EUR/GBP steigt, da schwache britische Arbeitsmarktdaten Wetten auf Zinssenkungen der BoE anheizen

Quelle Fxstreet
  • EUR/GBP steigt, da schwache Arbeitsmarktdaten im Vereinigten Königreich die Wetten auf Zinssenkungen der BoE anheizen.
  • Die Arbeitslosenquote im Vereinigten Königreich erreicht den höchsten Stand seit Anfang 2021.
  • Der Fokus richtet sich auf die Inflationsdaten des Vereinigten Königreichs, die am Mittwoch veröffentlicht werden.

EUR/GBP legt am Dienstag zu, da das Britische Pfund (GBP) aufgrund schwächerer Arbeitsmarktzahlen im Vereinigten Königreich über alle Bereiche hinweg an Wert verliert, was die Argumentation für Zinssenkungen der Bank of England (BoE) stärkt. Zum Zeitpunkt der Erstellung dieses Berichts wird das Paar nahe 0,8722 gehandelt, was einem Anstieg von etwa 0,30% entspricht, nachdem es vier Tage lang unter Druck stand.

Die vom britischen Office for National Statistics (ONS) veröffentlichten Daten zeichneten ein schwächeres Bild der Arbeitsmarktbedingungen.
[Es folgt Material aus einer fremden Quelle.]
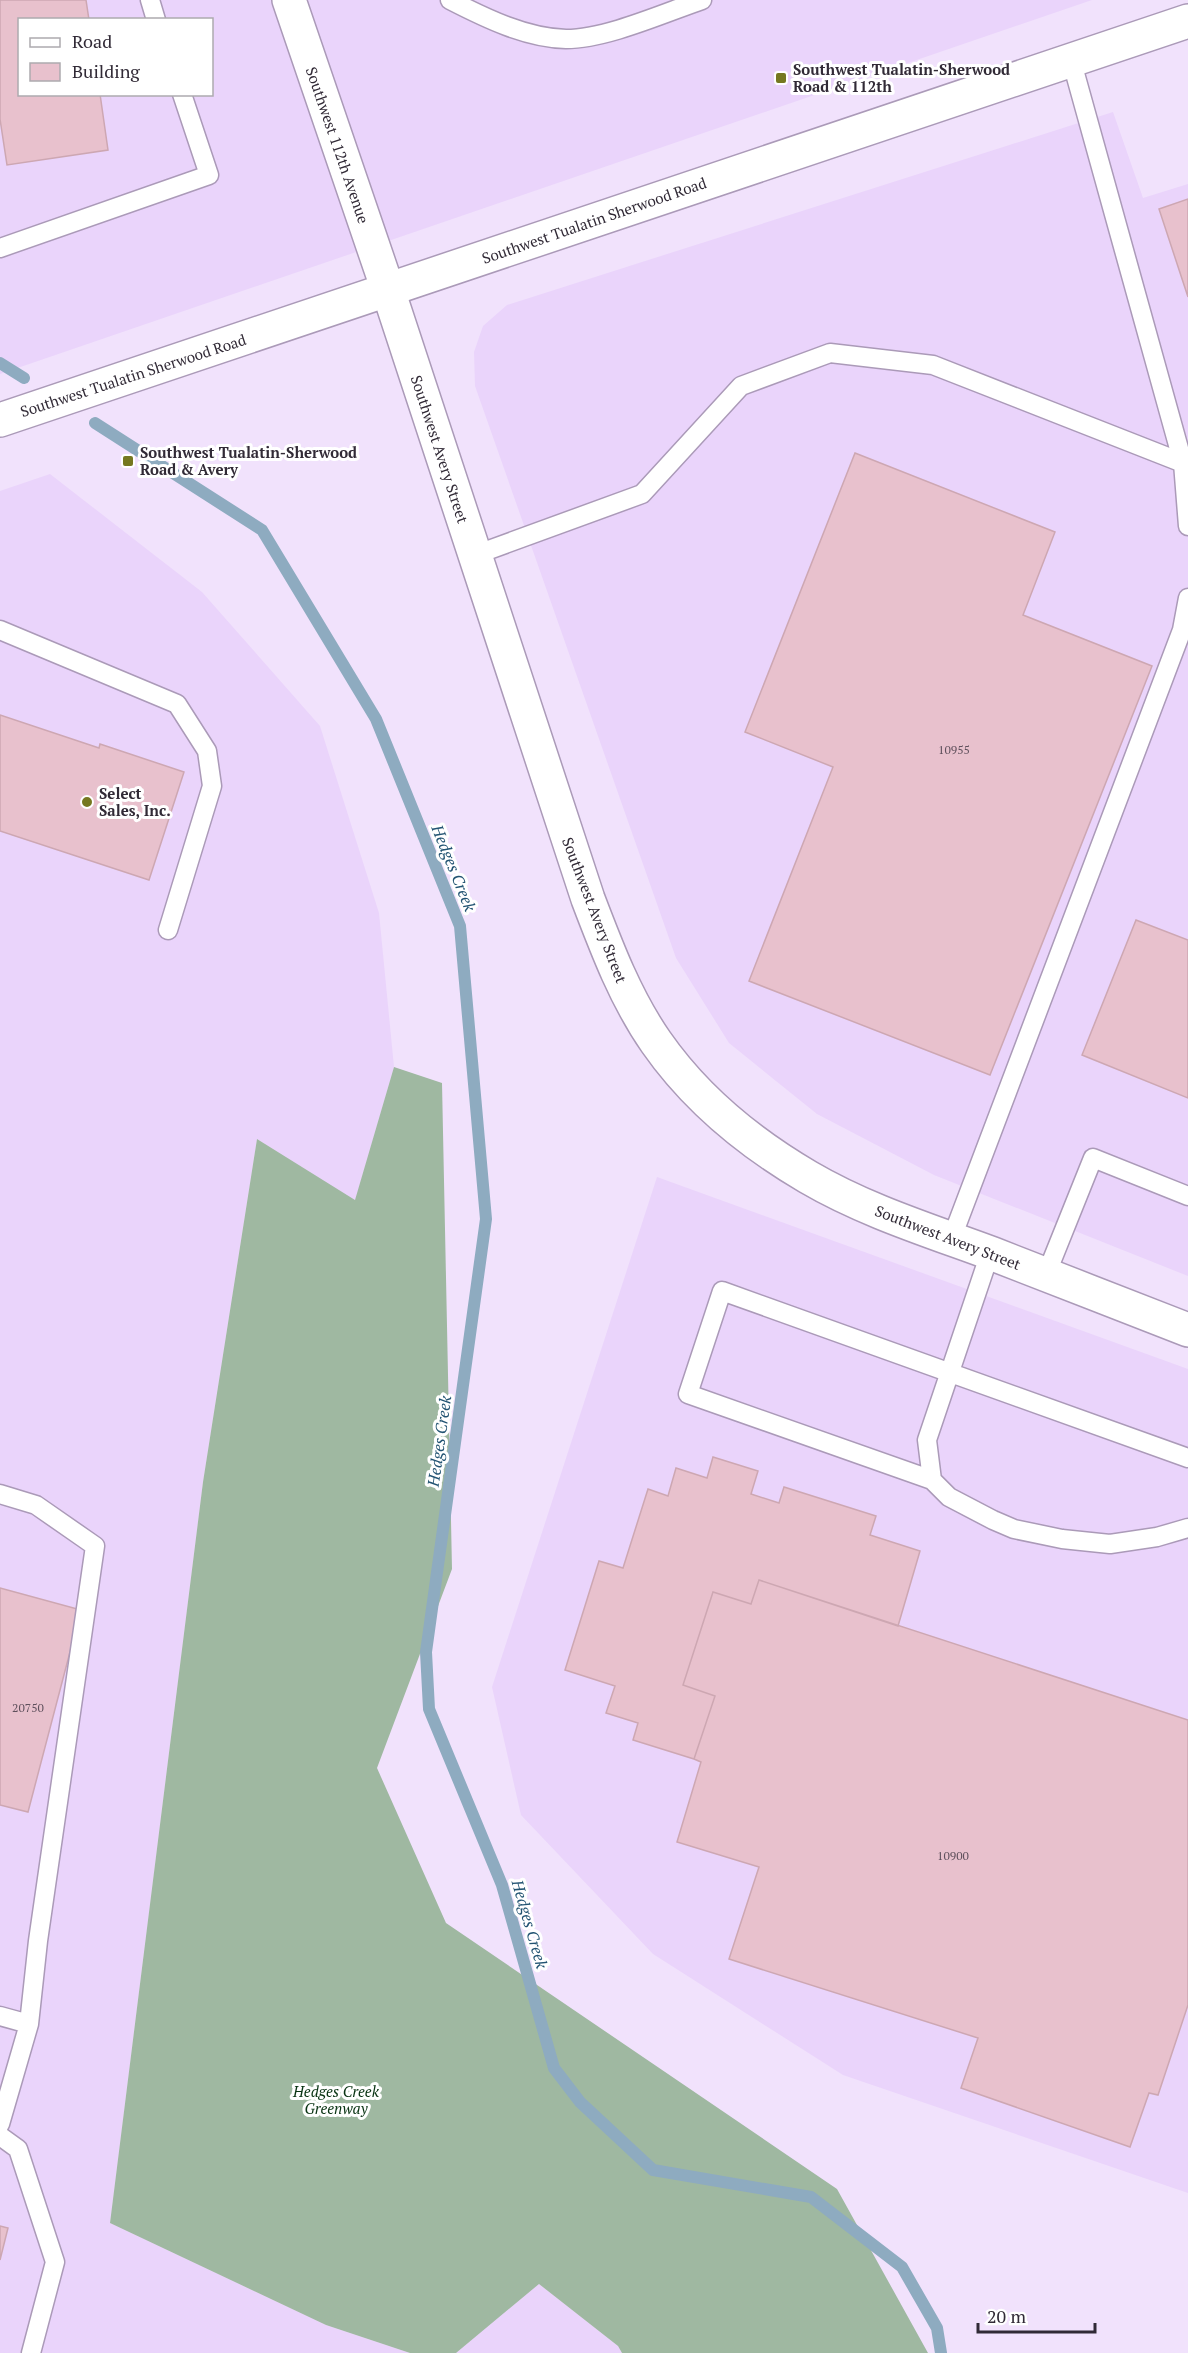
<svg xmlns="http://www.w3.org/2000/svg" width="1188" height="2353" viewBox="0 0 1188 2353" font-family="'PT Serif',serif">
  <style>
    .built { fill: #ead4fb; fill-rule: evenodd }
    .forest { fill: #9fb8a1 }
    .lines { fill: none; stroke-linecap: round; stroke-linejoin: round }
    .stream { stroke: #8eabc0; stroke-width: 12 }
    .building { fill: #e8c1cd; stroke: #cda7b2; stroke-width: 1.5 }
    .lane-casing { stroke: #ab9ab8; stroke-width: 21 }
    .secondary-casing { stroke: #ab9ab8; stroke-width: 36 }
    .highway-casing { stroke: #ab9ab8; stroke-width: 36 }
    .lane { stroke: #fff; stroke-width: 18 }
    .secondary { stroke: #fff; stroke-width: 33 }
    .highway { stroke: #fff; stroke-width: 33 }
    .poi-dot { fill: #757820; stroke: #fff; stroke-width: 2 }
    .labels { text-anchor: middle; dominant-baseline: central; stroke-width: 6; stroke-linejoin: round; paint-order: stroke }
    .number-label { font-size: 12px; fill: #5f505c }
    .poi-label { font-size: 15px; font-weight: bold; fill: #312a36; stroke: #fff; text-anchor: start }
    .street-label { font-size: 15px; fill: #312a36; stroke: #fff }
    .park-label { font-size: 15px; font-style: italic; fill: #083312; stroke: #fff }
    .water-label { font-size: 16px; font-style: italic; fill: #225372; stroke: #fff }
  </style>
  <rect width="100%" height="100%" fill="#f1e2fc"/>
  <path class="built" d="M 0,0 L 1092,0 L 0,374 ZM 20,20 L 212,20 L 212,94 L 20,94 Z
    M 1113,112 L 1143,198 L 1188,184 L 1188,1276 L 934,1175 L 817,1114 L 729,1043 L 676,958 L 475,386 L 474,352 L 483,326 L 507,305 Z
    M 50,474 L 202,592 L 320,726 L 379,913 L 394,1067 L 355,1201 L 257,1139 L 203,1482 L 110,2223 L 326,2325 L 410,2353 L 0,2353 L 0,491 Z
    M 657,1177 L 1188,1369 L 1188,2193 L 843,2075 L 653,1954 L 521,1815 L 492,1687 Z
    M 539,2284 L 618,2346 L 622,2353 L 456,2353 Z"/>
  <path class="forest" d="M 394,1067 L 442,1083 L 452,1569 L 377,1768 L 446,1923 L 837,2189 L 928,2353 L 622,2353 L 618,2346 L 539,2284 L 456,2353 L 410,2353 L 326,2325 L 110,2223 L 203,1482 L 257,1139 L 355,1200 Z"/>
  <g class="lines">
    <path class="stream" d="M 0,363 L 24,378
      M 95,423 L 262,530 L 376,719 L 460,926 L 486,1219 L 426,1652 L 429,1709 L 502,1885 L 554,2068 L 580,2102 L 653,2170 L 811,2197 L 902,2267 L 937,2328 L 941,2353"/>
  </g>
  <path class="building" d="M 0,0 L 86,0 L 89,20 L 20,20 L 20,94 L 100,94 L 108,150 L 7,165 L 0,119 Z
    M 1188,199 L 1188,297 L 1159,209 Z
    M 855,453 L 1055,532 L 1023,615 L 1152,666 L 990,1075 L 749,981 L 833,767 L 745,732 Z
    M 0,715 L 99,748 L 100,744 L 184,772 L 149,880 L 0,831 Z
    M 1136,920 L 1188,940 L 1188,1098 L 1082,1055 Z
    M 713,1457 L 758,1471 L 751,1494 L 779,1503 L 784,1487 L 876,1516 L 870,1535 L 920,1551 L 898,1626 L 759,1580 L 751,1604 L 713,1592 L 683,1685 L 715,1696 L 694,1759 L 633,1740 L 638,1723 L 606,1713 L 615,1686 L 565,1670 L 599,1561 L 623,1568 L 648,1489 L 668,1496 L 676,1468 L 707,1478 Z
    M 759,1580 L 1188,1720 L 1188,2005 L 1158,2095 L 1149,2093 L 1130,2147 L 961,2088 L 978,2038 L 729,1959 L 759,1867 L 677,1842 L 701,1762 L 694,1759 L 715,1696 L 683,1685 L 713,1592 L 751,1604 Z
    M 0,1588 L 81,1610 L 28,1812 L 0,1805 Z
    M 0,2226 L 8,2228 L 0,2260 Z"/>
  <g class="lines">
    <defs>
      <path id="lane" d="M 150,0 L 156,20
        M 450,0 C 485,18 526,38 566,39 C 606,39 664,13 702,0
        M 1071,59 L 1183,463
        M 0,248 L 209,175 L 182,94
        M 475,555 L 642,494 L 741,386 L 830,353 L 933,365 L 1183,463 L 1188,526
        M 0,630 L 177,704 L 207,751 L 212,786 L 168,930
        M 951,1240 L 1182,630 L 1188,598
        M 990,1253 L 927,1440 L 932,1480 L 949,1497 L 993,1520 L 1014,1529 L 1062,1539 L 1110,1544 L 1157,1537 L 1188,1528
        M 1046,1275 L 1093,1158 L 1188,1196
        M 932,1480 L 688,1394 L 722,1291 L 1188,1458
        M 0,1494 L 36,1505 L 95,1546 L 38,1941 L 29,2024 L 0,2124
        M 0,2016 L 29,2024
        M 0,2136 L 18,2149 L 55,2262 L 31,2353"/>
      <path id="secondary" d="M 289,0 L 388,290 L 588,899 C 607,949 626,999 656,1042 C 695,1098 750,1143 808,1177 C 866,1211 931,1231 993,1254 C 1058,1279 1123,1305 1188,1330"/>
      <path id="highway" d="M 0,420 L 1188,21"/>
    </defs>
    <use href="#lane" class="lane-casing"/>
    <use href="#secondary" class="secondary-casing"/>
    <use href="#highway" class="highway-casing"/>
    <use href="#lane" class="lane"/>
    <use href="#secondary" class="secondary"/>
    <use href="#highway" class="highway"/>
  </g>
  <g class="poi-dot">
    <rect x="775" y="72" width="12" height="12" rx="3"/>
    <rect x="122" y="455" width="12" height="12" rx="3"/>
    <circle cx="87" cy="802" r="6"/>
  </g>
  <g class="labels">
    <g class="number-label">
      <text x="954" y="749">10955</text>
      <text x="28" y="1707">20750</text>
      <text x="953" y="1855">10900</text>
    </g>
    <g class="poi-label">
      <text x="793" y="69">Southwest Tualatin-Sherwood<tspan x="793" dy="17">Road &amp; 112th</tspan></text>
      <text x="140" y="452">Southwest Tualatin-Sherwood<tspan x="140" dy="17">Road &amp; Avery</tspan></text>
      <text x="99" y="793">Select<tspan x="99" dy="17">Sales, Inc.</tspan></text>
    </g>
    <g class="street-label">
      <text transform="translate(338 145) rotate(71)">Southwest 112th Avenue</text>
      <text transform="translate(594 220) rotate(-19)">Southwest Tualatin Sherwood Road</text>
      <text transform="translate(133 375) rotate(-18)">Southwest Tualatin Sherwood Road</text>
      <text transform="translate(440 449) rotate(72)">Southwest Avery Street</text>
      <text transform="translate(595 910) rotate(69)">Southwest Avery Street</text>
      <text transform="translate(948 1237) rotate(21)">Southwest Avery Street</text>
    </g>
    <g class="park-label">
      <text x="336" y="2091">Hedges Creek<tspan x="336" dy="17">Greenway</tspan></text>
    </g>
    <g class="water-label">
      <text transform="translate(454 868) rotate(68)">Hedges Creek</text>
      <text transform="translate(439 1441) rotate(-82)">Hedges Creek</text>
      <text transform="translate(530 1924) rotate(74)">Hedges Creek</text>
    </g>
  </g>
  <rect x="18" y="18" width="195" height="78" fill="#ffffff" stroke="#adaaaf" stroke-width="1.5"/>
  <rect x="30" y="38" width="30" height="9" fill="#ffffff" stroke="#adaaaf" stroke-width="1.5"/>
  <text x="72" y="48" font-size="18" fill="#312a36">Road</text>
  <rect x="30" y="63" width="30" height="18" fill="#e8c1cd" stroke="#adaaaf" stroke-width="1.5"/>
  <text x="72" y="78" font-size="18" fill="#312a36">Building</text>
  <path d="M978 2323v9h117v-9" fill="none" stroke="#312a36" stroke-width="3"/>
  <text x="987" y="2323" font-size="18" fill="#312a36" stroke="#ffffff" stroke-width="4.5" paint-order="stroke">20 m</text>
</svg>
Die Zahl der Antragsteller stieg im Januar um 28,6K und übertraf die Prognose von 22,8K, was einen starken Anstieg gegenüber dem revidierten Anstieg von 2,7K im Dezember (zuvor 17,9K) darstellt.

Unterdessen sank die Veränderung der Beschäftigung für die drei Monate bis Dezember auf 52K von zuvor 82K. Besonders bemerkenswert ist, dass die ILO-Arbeitslosenquote in den drei Monaten bis Dezember auf 5,2% stieg, über der Prognose von 5,1% und dem vorherigen Wert, was den höchsten Stand seit Anfang 2021 markiert.

Die Durchschnittsverdienste ohne Bonus stiegen im Vergleich zum Vorjahr um 4,2% in den drei Monaten bis Dezember und entsprachen den Markterwartungen, verlangsamten sich jedoch gegenüber dem vorherigen Tempo von 4,4%. Die Durchschnittsverdienste einschließlich Bonus erhöhten sich im Jahresvergleich um 4,2% und verringerten sich von 4,6%.

Nach der Veröffentlichung der Daten rechnen die Märkte nun vollständig mit zwei Zinssenkungen der BoE in diesem Jahr, wobei die erste Senkung bereits im März erwartet wird. Die Aufmerksamkeit richtet sich nun auf die Verbraucherpreisindex (CPI), den Erzeugerpreisindex (PPI) und die Einzelhandelsindex-Zahlen, die am Mittwoch veröffentlicht werden und die Erwartungen hinsichtlich des Tempos und Zeitpunkts der geldpolitischen Lockerung weiter beeinflussen könnten.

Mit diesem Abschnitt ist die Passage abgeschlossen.